The consolidated financial statements for the year ended 31 December 2009 have been prepared on a going concern basis. The directors' assessment as to the appropriateness of the going concern basis of preparation is set out in note 2 below.
The auditors' report on the consolidated financial statements for the year ended 31 December 2009 is unqualified but includes reference to matters to which the auditors draw attention by way of emphasis, without qualifying their report, in respect of a material uncertainty with respect to going concern. Further information in respect of the material uncertainty is set out in note 2 below.
2. Going concern
The directors have considered the appropriateness of the going concern basis, which has been used in the preparation of the consolidated financial statements.

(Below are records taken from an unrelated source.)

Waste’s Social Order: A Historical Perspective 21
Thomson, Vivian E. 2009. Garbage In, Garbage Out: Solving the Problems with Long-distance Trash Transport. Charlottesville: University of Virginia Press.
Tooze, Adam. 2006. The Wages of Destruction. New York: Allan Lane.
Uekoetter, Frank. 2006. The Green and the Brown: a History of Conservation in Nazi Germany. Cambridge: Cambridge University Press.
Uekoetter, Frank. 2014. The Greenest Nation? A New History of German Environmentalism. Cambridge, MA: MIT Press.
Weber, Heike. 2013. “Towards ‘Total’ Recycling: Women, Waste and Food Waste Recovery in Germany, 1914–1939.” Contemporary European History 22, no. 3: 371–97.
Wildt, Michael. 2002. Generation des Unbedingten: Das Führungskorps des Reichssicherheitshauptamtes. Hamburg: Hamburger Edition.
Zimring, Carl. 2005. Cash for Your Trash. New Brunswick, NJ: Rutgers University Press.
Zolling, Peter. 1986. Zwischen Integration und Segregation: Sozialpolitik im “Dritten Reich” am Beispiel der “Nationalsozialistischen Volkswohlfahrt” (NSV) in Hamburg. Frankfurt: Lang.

During 2009 and up to the date of approval of the financial statements, the Group has made significant progress in the development and deployment of its technology and services. In particular, the commercial launch in Brazil in March 2010 represents a new chapter in the Group's development. The Directors expect that cash flows from Brazil, if realised as forecast, together with our financial strategy of seeking funding in local markets, will enable the Group to grow in a controlled and sustainable manner.
To date, the Group has incurred cumulative losses of $105.6 million. The Group has funded these losses and its operations through equity provided by its shareholders.

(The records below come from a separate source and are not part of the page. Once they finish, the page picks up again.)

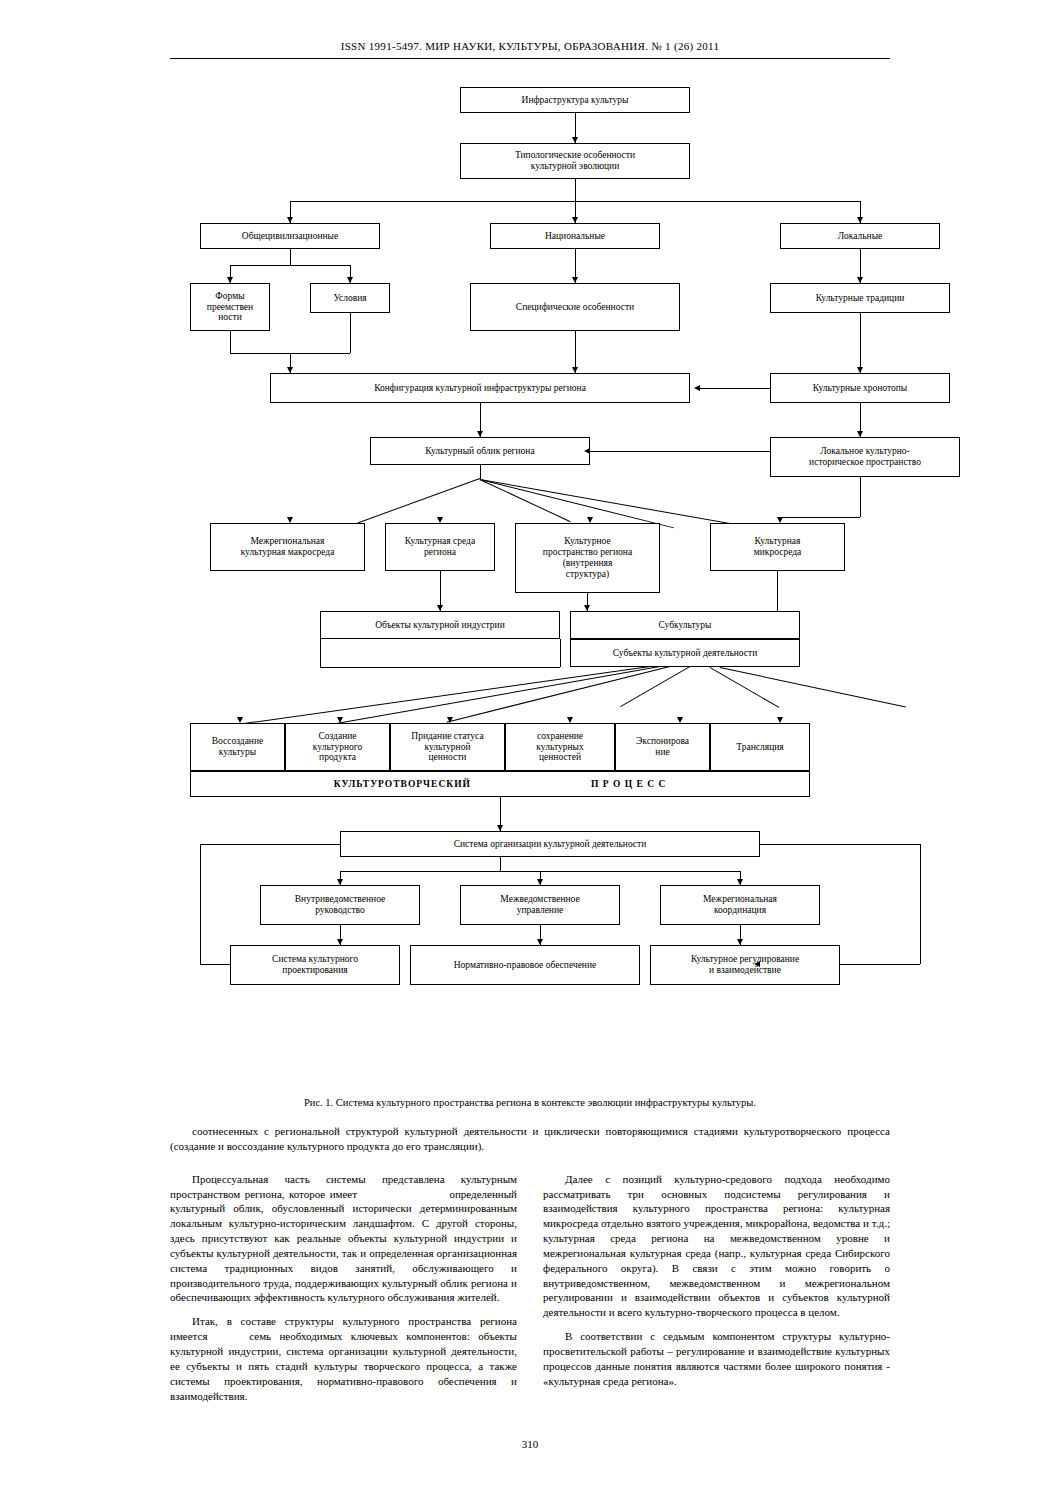ISSN 1991-5497. МИР НАУКИ, КУЛЬТУРЫ, ОБРАЗОВАНИЯ. № 1 (26) 2011
Инфраструктура культуры
Типологические особенности
культурной эволюции
Общецивилизационные
Национальные
Локальные
Формы
преемствен
ности
Условия
Специфические особенности
Культурные традиции
Конфигурация культурной инфраструктуры региона
Культурные хронотопы
Культурный облик региона
Локальное культурно-
историческое пространство
Межрегиональная
культурная макросреда
Культурная среда
региона
Культурное
пространство региона
(внутренняя
структура)
Культурная
микросреда
Объекты культурной индустрии
Субкультуры
Субъекты культурной деятельности
Воссоздание
культуры
Создание
культурного
продукта
Придание статуса
культурной
ценности
сохранение
культурных
ценностей
Экспонирова
ние
Трансляция
КУЛЬТУРОТВОРЧЕСКИЙ П Р О Ц Е С С
Система организации культурной деятельности
Внутриведомственное
руководство
Межведомственное
управление
Межрегиональная
координация
Система культурного
проектирования
Нормативно-правовое обеспечение
Культурное регулирование
и взаимодействие
Рис. 1. Система культурного пространства региона в контексте эволюции инфраструктуры культуры.
соотнесенных с региональной структурой культурной деятельности и циклически повторяющимися стадиями культуротворческого процесса (создание и воссоздание культурного продукта до его трансляции).
Процессуальная часть системы представлена культурным пространством региона, которое имеет определенный культурный облик, обусловленный исторически детерминированным локальным культурно-историческим ландшафтом. С другой стороны, здесь присутствуют как реальные объекты культурной индустрии и субъекты культурной деятельности, так и определенная организационная система традиционных видов занятий, обслуживающего и производительного труда, поддерживающих культурный облик региона и обеспечивающих эффективность культурного обслуживания жителей.
Итак, в составе структуры культурного пространства региона имеется семь необходимых ключевых компонентов: объекты культурной индустрии, система организации культурной деятельности, ее субъекты и пять стадий культуры творческого процесса, а также системы проектирования, нормативно-правового обеспечения и взаимодействия.
Далее с позиций культурно-средового подхода необходимо рассматривать три основных подсистемы регулирования и взаимодействия культурного пространства региона: культурная микросреда отдельно взятого учреждения, микрорайона, ведомства и т.д.; культурная среда региона на межведомственном уровне и межрегиональная культурная среда (напр., культурная среда Сибирского федерального округа). В связи с этим можно говорить о внутриведомственном, межведомственном и межрегиональном регулировании и взаимодействии объектов и субъектов культурной деятельности и всего культурно-творческого процесса в целом.
В соответствии с седьмым компонентом структуры культурно-просветительской работы – регулирование и взаимодействие культурных процессов данные понятия являются частями более широкого понятия - «культурная среда региона».
310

The Directors have approved a business plan which forecasts continuing cash outflows in the near term. The Group, however, has forecast significant revenues for FY10 sufficient to cover the operating costs in Brazil and to provide significant cash flows for the Group to fund other costs incurred as it seeks to achieve further deployments internationally. These forecasts include a number of key assumptions which have been validated through our initial experience in Brazil but have yet to be confirmed at scale due to the early stage of the Group's commercial deployment. At the date of approval of the financial statements, the Group has yet to secure the additional funding requirements set out in the business plan, but is in discussions with a number of parties regarding funding. In preparing the financial statements, the Directors have assumed that sufficient further funding will be made available to the Group to enable it to execute its business plan and realise the forecast inflows following commercial launch and roll-out of its technology.
In making this going concern assessment, the Directors have had regard to the following matters:
·; the Group's track record of successful fund raising from shareholders, as evidenced in both 2008 and 2009;
·; being in advanced discussions with a number of existing and potential new investors in Brazil and the UK;
·; the potential to secure revenue commitments from ISP partners at the point commercial deployments are contractually agreed;
·; the potential opportunity to raise further finance in local markets; and
·; commercial progress being made internationally.

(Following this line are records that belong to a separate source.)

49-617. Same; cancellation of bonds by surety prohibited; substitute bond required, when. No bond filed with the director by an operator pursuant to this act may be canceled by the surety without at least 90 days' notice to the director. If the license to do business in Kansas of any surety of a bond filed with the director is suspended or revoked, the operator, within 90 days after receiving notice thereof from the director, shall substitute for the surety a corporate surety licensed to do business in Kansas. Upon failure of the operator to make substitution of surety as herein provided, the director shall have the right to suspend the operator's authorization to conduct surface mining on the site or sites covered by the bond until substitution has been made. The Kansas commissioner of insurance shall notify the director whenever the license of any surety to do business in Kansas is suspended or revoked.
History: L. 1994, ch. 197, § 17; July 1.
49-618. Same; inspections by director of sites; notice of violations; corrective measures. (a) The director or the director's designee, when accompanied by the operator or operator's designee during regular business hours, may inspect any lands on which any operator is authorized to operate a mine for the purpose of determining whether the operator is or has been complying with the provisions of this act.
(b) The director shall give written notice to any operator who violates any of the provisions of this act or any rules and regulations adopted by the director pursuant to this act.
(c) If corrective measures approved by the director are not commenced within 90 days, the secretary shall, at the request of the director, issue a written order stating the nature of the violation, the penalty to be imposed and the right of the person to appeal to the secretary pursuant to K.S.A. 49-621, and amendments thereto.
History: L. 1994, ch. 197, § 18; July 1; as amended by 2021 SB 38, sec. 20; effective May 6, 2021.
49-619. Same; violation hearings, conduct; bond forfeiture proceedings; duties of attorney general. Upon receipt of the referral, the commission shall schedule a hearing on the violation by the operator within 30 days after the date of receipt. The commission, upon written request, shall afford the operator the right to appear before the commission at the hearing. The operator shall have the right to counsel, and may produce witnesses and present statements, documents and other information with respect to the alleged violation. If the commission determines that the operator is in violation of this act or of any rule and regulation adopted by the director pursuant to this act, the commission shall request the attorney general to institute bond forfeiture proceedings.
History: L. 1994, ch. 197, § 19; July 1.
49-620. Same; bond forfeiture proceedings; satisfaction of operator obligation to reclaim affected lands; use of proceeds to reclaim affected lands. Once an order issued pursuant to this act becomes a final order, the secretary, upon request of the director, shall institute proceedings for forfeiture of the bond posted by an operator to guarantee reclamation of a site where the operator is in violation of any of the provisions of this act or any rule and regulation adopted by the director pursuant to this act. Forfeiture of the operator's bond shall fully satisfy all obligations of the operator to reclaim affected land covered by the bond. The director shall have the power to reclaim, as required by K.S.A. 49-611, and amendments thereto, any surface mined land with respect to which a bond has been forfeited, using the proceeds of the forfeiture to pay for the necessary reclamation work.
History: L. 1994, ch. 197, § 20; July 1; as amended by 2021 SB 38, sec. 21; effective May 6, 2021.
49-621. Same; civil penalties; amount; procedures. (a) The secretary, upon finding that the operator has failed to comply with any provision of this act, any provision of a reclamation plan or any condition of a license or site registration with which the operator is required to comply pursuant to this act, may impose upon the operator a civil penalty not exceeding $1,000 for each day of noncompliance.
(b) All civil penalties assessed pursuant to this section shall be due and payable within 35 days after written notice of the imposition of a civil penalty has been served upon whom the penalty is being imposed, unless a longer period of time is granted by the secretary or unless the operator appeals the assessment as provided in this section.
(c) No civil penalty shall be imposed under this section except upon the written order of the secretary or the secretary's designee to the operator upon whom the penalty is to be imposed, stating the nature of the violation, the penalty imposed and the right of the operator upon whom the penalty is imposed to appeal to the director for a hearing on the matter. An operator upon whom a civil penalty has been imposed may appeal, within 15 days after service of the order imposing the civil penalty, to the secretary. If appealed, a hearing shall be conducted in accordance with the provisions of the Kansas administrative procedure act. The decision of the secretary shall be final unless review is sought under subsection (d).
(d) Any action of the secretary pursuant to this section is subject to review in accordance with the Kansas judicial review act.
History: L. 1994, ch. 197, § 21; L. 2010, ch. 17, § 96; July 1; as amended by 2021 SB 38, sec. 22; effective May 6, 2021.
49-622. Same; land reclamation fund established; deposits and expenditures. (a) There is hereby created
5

In common with similar businesses at this stage of their development, and in light of the Group's dependence on further financing being made available to it from its shareholders or other providers of finance, the Directors consider the combination of these circumstances represent a material uncertainty that may cast significant doubt upon the Group's ability to continue as a going concern.
Nevertheless, after making enquiries, and considering the uncertainties described above, the directors have a reasonable expectation that the Group will have access to adequate resources to continue in operational existence for the foreseeable future. For these reasons, they continue to adopt the going concern basis in preparing the financial statements.
The financial statements do not reflect any adjustments that would be required if the Group were unable to secure such financing to enable the Group to achieve profitability and positive cash flow, such that the going concern basis of preparation ceased to be appropriate.
The full audited financial statements for the year to 31 December 2009 can be found on the Investor section of the Phorm website.